-- Data extracts follows --

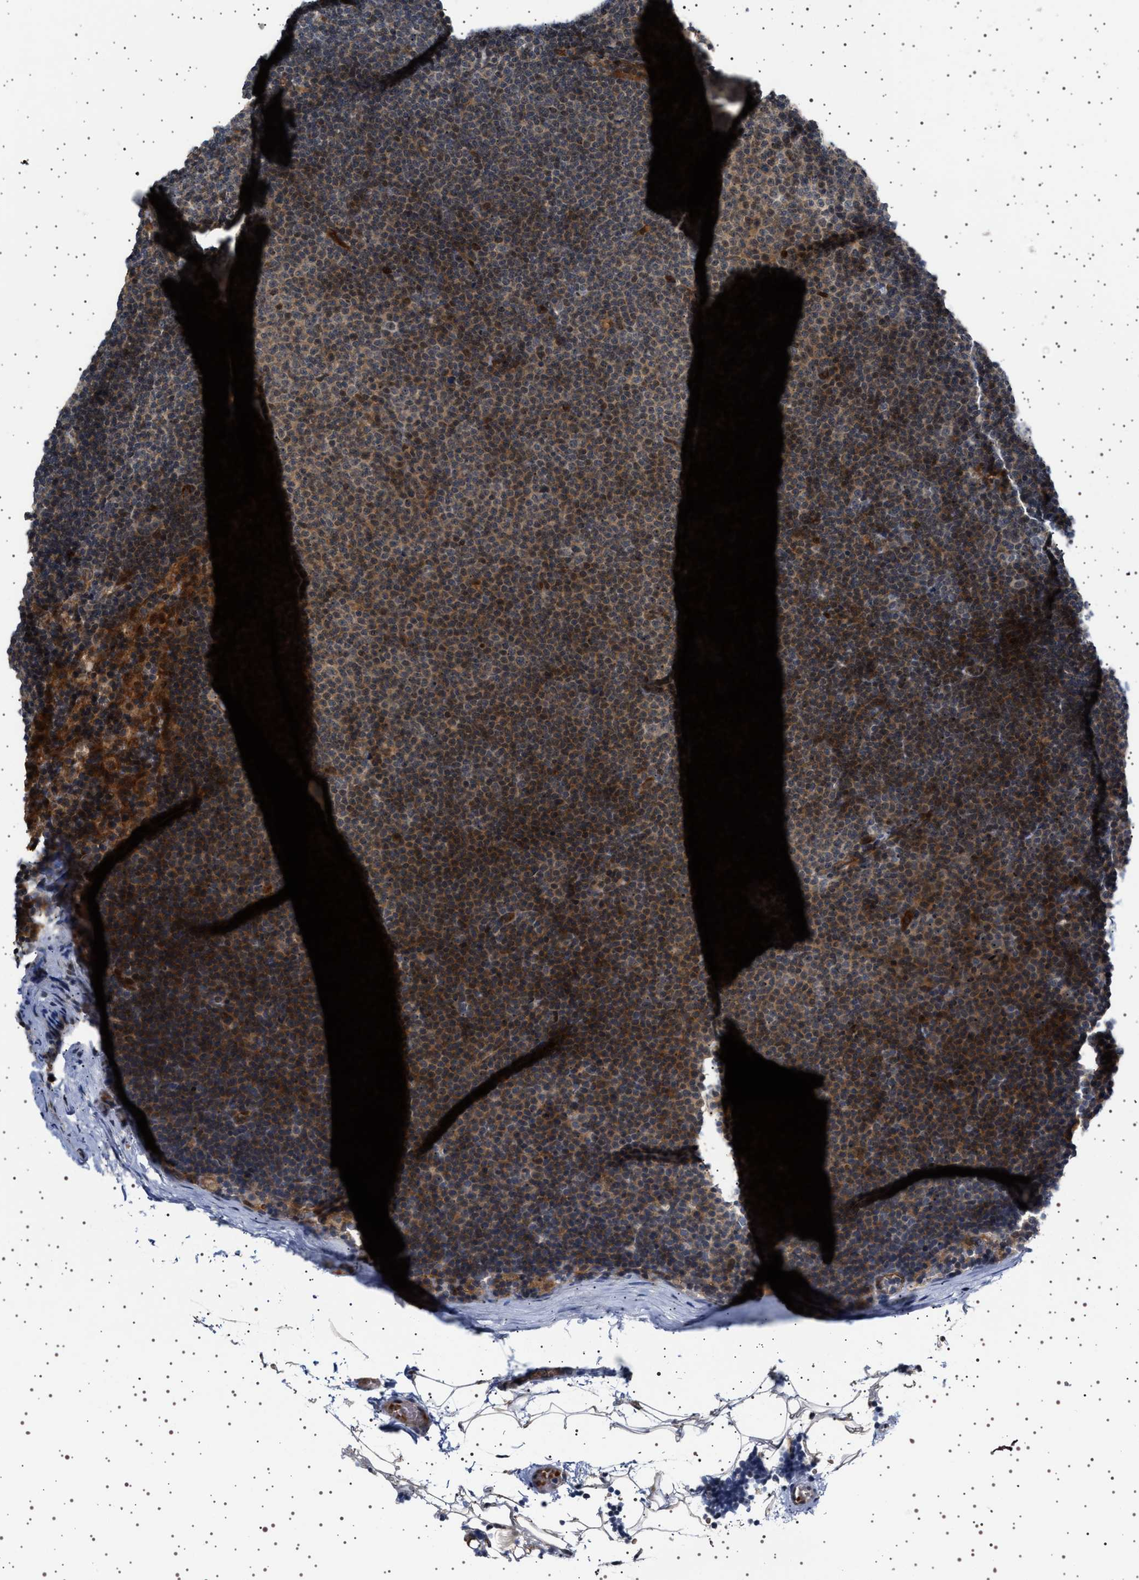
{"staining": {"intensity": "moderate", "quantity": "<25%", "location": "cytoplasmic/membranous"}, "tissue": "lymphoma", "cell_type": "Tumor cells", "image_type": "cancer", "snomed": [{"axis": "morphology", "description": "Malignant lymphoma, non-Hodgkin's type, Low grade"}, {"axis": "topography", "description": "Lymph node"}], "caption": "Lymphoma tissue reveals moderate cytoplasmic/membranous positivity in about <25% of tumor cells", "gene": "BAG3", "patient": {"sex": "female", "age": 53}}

-- Data extracts concluded --
-- Data extracts follows --

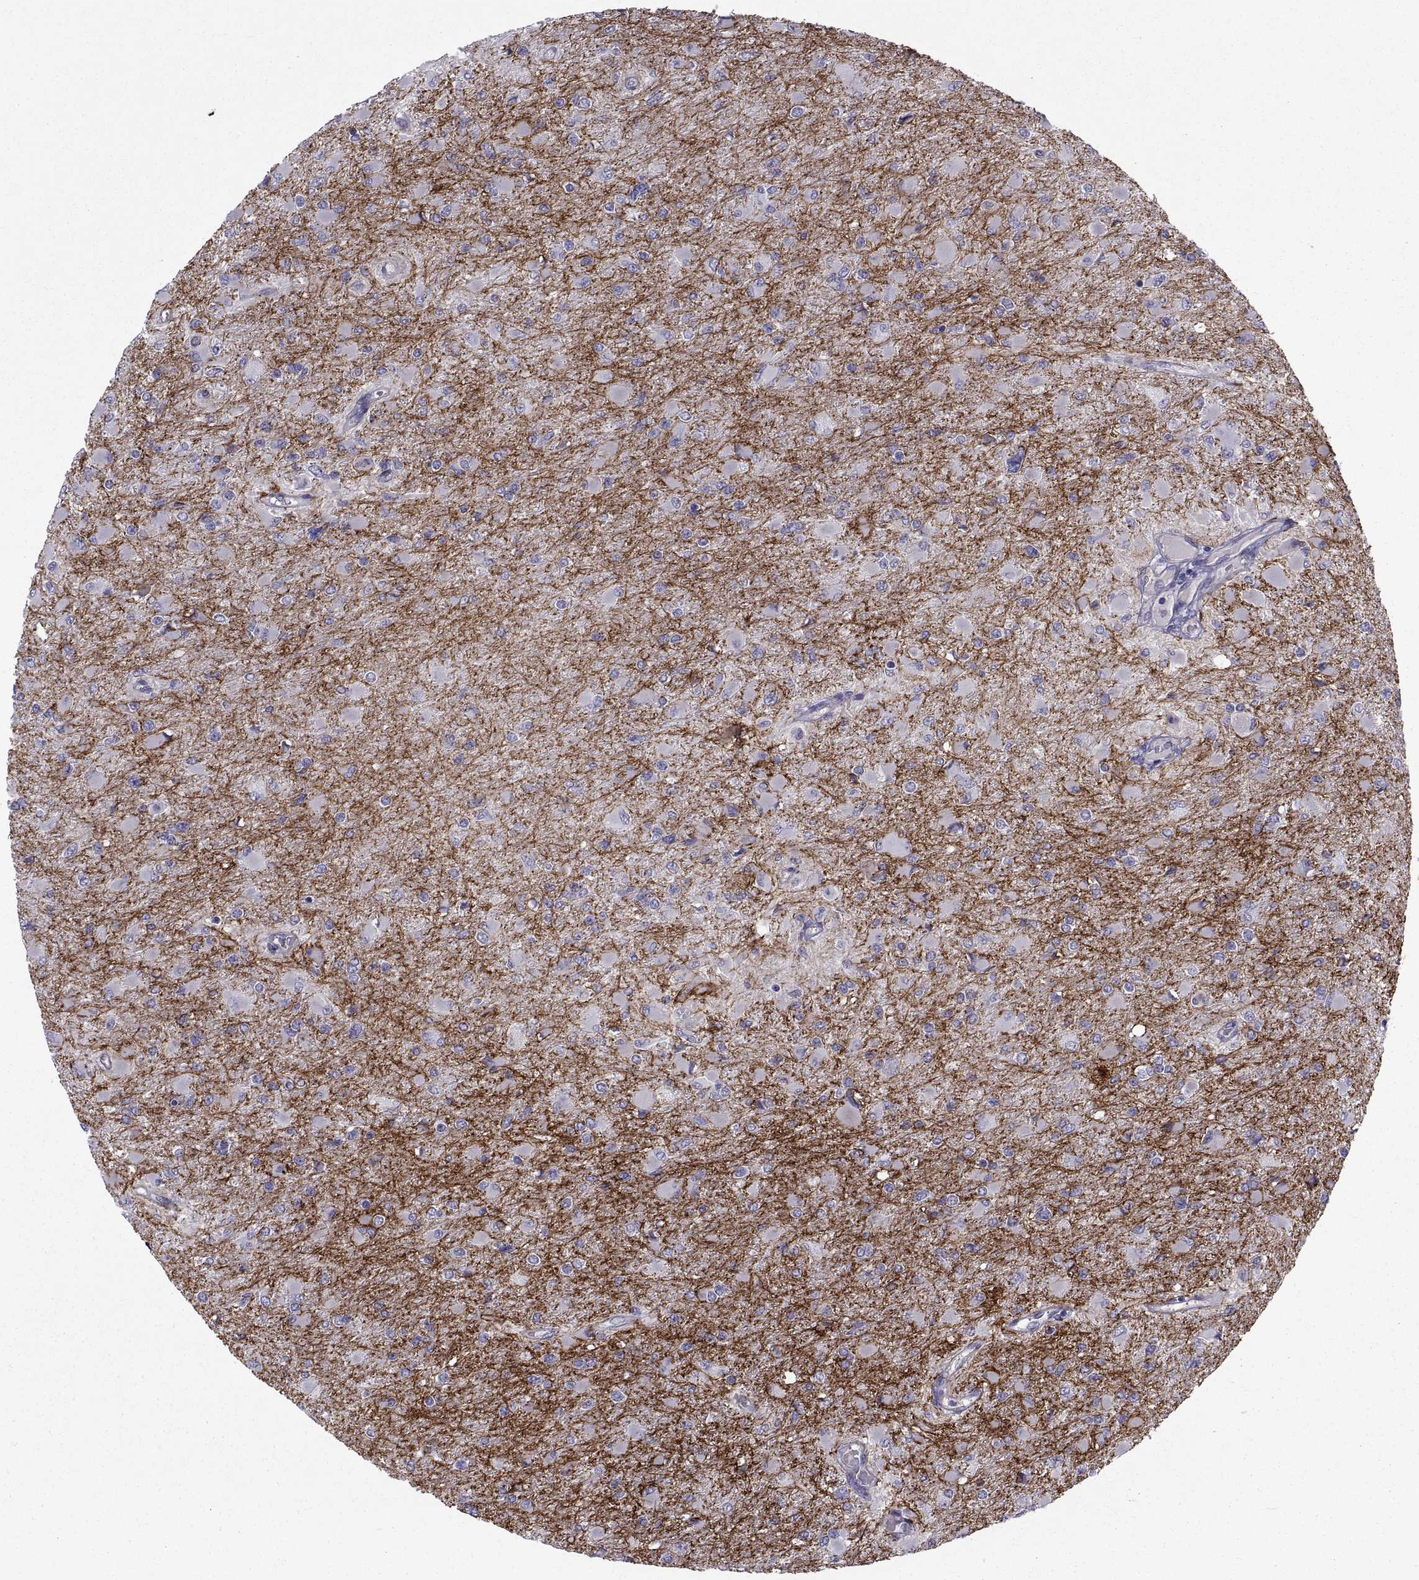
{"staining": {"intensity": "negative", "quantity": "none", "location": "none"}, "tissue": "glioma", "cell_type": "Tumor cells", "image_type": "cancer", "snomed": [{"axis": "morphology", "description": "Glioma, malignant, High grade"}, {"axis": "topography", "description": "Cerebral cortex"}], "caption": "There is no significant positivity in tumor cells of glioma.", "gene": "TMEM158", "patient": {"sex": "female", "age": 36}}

-- Data extracts concluded --
-- Data extracts follows --

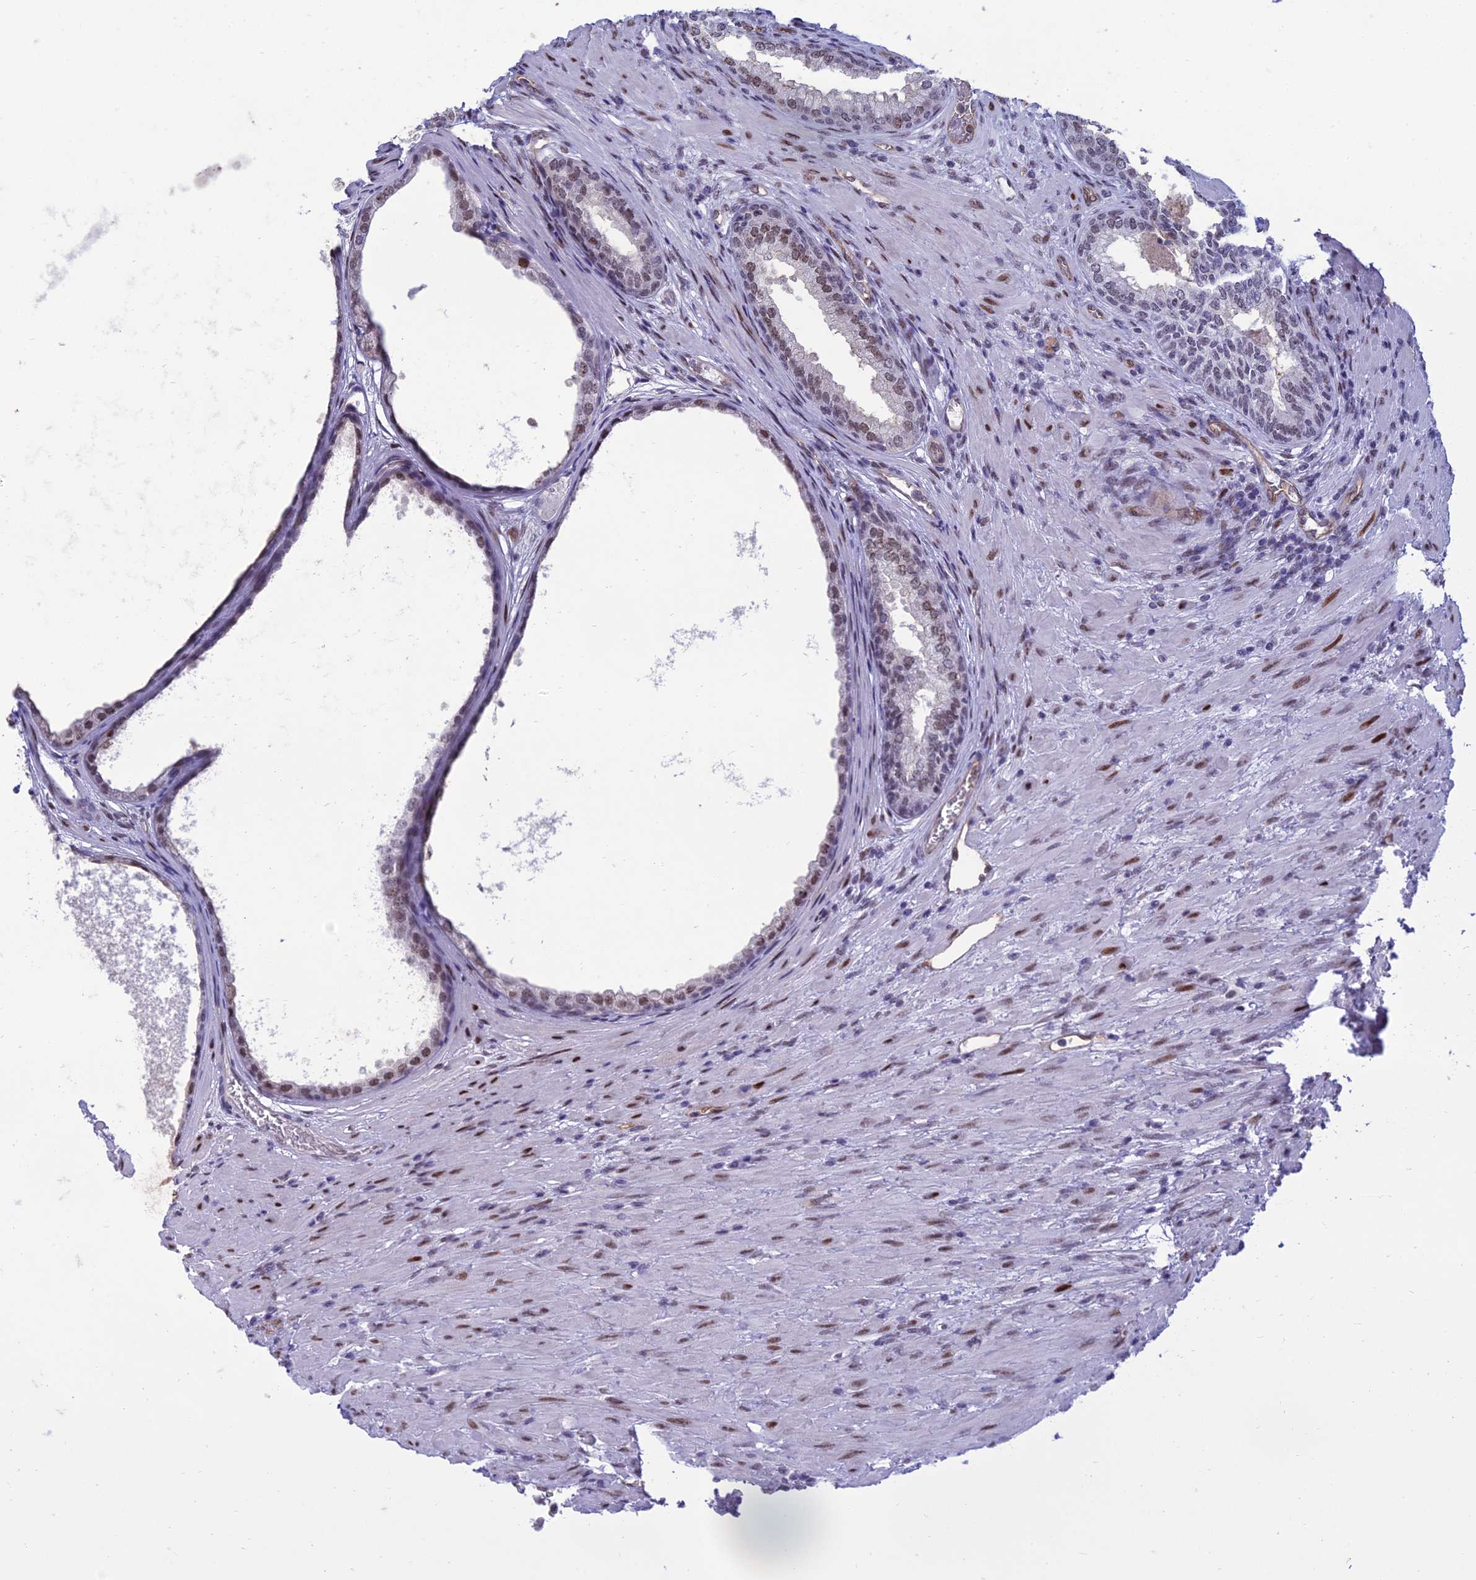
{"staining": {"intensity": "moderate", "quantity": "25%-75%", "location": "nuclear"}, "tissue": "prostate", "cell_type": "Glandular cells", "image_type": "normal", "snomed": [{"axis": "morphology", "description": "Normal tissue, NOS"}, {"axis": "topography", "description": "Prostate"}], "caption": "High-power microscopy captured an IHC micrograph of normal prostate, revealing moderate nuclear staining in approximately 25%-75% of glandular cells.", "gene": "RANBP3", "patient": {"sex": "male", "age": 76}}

-- Data extracts concluded --

● Goal of the exercise:
From the records above, return each line where "Tumor" occurs.

● Result:
{"staining": {"intensity": "moderate", "quantity": "<25%", "location": "cytoplasmic/membranous"}, "tissue": "lymphoma", "cell_type": "Tumor cells", "image_type": "cancer", "snomed": [{"axis": "morphology", "description": "Malignant lymphoma, non-Hodgkin's type, Low grade"}, {"axis": "topography", "description": "Lymph node"}], "caption": "Lymphoma tissue reveals moderate cytoplasmic/membranous positivity in about <25% of tumor cells", "gene": "BAG3", "patient": {"sex": "female", "age": 53}}
{"staining": {"intensity": "negative", "quantity": "none", "location": "none"}, "tissue": "glioma", "cell_type": "Tumor cells", "image_type": "cancer", "snomed": [{"axis": "morphology", "description": "Glioma, malignant, High grade"}, {"axis": "topography", "description": "Cerebral cortex"}], "caption": "There is no significant positivity in tumor cells of glioma.", "gene": "TMEM158", "patient": {"sex": "female", "age": 36}}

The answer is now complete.